WRITTEN EXERCISE A: Can you extract the passage of the blog post between "It probably bears" and "it ever has.", inclusive?

━━ SELECTION ━━

Missing in Action
Blogging has been a pretty low priority over the past few months. To an unusual degree, so has writing itself.
Quick Study, while reflecting personal interests, has never really been a personal blog, like some. It feels odd and out-of-place to write in an introspective voice here. But doing so may be necessary in order to reconnect with the process of writing as such; so here goes.
Apart from filing my column each week, I have for the past few months been publishing much less than usual, and for that matter writing less period -- and also, perhaps more to the point, giving very much less of a damn than usual about the fact that what I do publish seems to be going nowhere, by any common metric for estimating career progress.
A kind reader sent me a note the other day saying that my essays and reviews were the short of work that ought to be in magazines like Harper's and the like, and wondering why this was not the case. I can't answer that. And not for want of pondering it, to be sure. The effort to understand the situation has been a source of very keen bewilderment and frustration at times -- and a touchy matter, even on a good day.
Somehow that has changed recently. The bile just evaporated off. It is a pleasant change. But (just to be clear about this) it has involved no increase in optimism whatsoever. Writing has to be its own reward -- because it is pretty clear that not much else will be, and thinking otherwise is a certain source of unhappiness.
It probably bears mentioning that, in the midst of all these revaluations, my 45th birthday came to pass, which all things considered is probably not a coincidence. A few weeks before that, I went back to Austin, Texas for the first time since leaving it almost twenty years ago. It would not be easy to describe the experience of doing so -- let alone of what it was like to return to D.C., which after all this time feels no more like a gemeinschaft than it ever has.
But to put things in the simplest possible terms, the total effect has been to make James Baldwin's lines (quoted here not for the first time) even of a guide to the "urgent tasks" on my own agenda:
Though we would like to live without regrets, and sometimes proudly insist that we have none, this is not really possible, if only because we are mortal. When more time stretches behind than stretches before one, some assessments, however reluctantly and incompletely, begin to be made. Between what one wishes to become and what one has become there is a momentous gap, which will now never be closed. And this gap seems to operate as one's final margin, one's last opportunity, for creation. And between the self as it is and the self as one sees it, there is also a distance even harder to gauge. Some of us are compelled, around the middle of our lives, to make a study of this baffling geography, less in the hope of conquering these distances than in the determination that the distance shall not become any greater.
I should make clear that this is not -- as it might be wrongly taken -- a call for introspection. Baldwin's language here is subtle but precise.
It includes, I think, the possibility of recognizing that certain forms of "ambition" amount to a violation of one's real wishes and possibilities. Finding what Baldwin calls "one's final margin, one's last opportunity, for creation" may involve throwing out a lot of clutter.

━━━
━━ RECORD LIST ━━

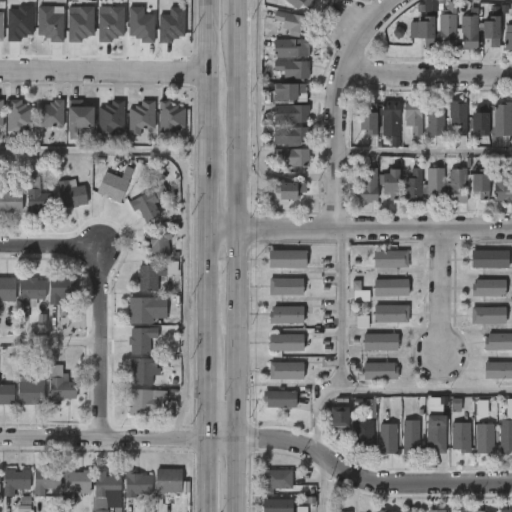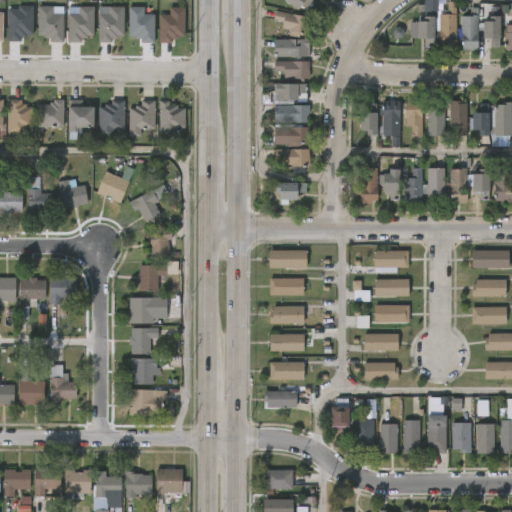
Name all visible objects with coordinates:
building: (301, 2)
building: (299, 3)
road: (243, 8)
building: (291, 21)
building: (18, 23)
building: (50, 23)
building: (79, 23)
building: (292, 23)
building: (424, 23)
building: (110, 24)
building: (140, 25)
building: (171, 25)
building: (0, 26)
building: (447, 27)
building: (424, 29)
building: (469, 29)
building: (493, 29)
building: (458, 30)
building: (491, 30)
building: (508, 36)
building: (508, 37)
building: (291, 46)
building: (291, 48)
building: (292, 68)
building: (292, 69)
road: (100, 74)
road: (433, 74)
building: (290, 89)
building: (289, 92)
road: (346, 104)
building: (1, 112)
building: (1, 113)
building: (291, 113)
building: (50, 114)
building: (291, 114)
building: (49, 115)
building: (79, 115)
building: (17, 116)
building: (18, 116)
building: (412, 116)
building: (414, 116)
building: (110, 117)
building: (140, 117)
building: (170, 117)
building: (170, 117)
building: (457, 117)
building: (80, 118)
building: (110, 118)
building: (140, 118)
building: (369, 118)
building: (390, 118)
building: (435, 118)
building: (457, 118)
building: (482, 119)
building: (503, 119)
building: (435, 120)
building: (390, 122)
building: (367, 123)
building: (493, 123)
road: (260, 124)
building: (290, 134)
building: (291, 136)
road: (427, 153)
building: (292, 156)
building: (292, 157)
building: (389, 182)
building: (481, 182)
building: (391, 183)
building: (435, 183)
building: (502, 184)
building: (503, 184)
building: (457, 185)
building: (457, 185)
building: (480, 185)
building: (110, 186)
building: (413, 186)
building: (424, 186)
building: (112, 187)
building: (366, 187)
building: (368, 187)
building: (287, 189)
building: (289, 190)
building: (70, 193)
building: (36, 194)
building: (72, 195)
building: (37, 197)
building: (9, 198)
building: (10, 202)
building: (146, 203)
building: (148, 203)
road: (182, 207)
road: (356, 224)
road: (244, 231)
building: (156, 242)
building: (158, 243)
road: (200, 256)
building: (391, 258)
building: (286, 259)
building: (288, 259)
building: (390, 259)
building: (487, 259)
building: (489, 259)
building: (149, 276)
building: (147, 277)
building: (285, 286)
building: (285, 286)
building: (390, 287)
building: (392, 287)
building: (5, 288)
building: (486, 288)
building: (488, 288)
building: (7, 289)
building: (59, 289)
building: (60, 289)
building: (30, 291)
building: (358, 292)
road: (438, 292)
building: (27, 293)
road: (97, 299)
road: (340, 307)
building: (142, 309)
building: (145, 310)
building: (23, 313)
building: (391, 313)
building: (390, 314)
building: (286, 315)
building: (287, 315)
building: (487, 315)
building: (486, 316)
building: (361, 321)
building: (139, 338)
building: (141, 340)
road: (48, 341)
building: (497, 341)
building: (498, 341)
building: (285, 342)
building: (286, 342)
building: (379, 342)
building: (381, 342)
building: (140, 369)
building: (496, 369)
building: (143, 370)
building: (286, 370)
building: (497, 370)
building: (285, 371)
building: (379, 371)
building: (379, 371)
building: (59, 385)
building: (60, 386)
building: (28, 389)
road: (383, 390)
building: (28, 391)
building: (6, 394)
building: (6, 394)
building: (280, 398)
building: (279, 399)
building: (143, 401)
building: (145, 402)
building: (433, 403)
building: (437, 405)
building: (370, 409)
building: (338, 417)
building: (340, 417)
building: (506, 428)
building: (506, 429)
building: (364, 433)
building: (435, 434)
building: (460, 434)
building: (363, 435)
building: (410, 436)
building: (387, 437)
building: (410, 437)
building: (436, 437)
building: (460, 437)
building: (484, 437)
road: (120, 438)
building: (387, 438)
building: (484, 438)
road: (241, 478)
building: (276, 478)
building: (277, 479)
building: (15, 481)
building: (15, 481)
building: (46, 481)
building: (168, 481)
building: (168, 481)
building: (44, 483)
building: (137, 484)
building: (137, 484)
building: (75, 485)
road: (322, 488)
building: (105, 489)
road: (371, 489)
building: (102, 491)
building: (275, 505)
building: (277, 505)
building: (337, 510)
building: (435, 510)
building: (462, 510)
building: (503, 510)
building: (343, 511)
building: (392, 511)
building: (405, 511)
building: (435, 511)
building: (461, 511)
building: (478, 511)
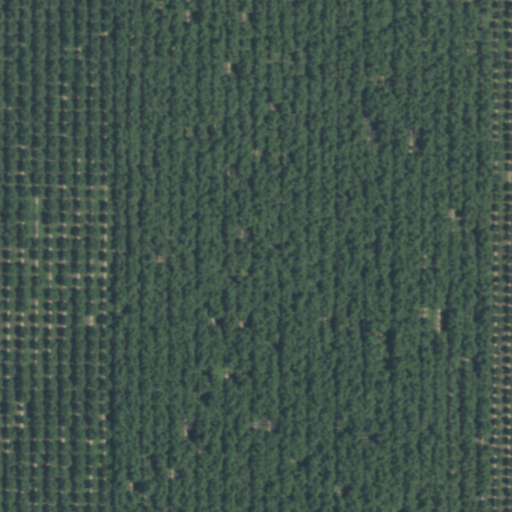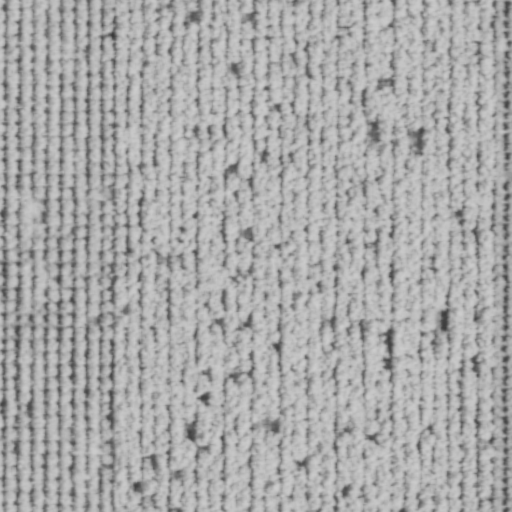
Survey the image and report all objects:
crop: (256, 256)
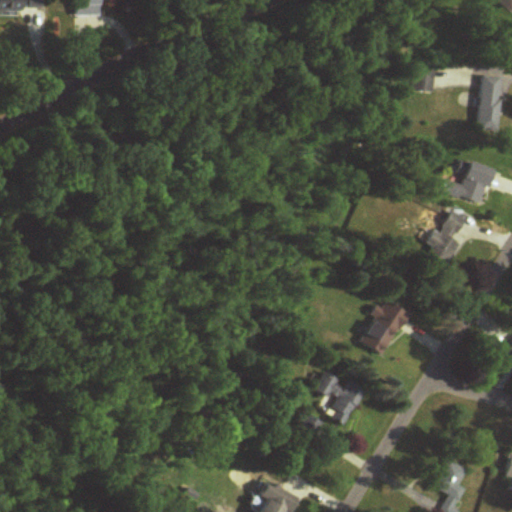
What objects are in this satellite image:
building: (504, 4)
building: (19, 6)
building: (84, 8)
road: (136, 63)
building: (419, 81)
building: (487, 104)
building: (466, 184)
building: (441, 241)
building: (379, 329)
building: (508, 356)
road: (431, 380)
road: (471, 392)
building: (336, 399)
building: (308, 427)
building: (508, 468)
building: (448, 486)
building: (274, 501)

━━━

WRITTEN EXERCISE B: Can you copy the records from the line holding "What objects are" through the last line of the records, inclusive?

EXERCISE RESULT A:
It probably bears mentioning that, in the midst of all these revaluations, my 45th birthday came to pass, which all things considered is probably not a coincidence. A few weeks before that, I went back to Austin, Texas for the first time since leaving it almost twenty years ago. It would not be easy to describe the experience of doing so -- let alone of what it was like to return to D.C., which after all this time feels no more like a gemeinschaft than it ever has.

EXERCISE RESULT B:
What objects are in this satellite image:
building: (504, 4)
building: (19, 6)
building: (84, 8)
road: (136, 63)
building: (419, 81)
building: (487, 104)
building: (466, 184)
building: (441, 241)
building: (379, 329)
building: (508, 356)
road: (431, 380)
road: (471, 392)
building: (336, 399)
building: (308, 427)
building: (508, 468)
building: (448, 486)
building: (274, 501)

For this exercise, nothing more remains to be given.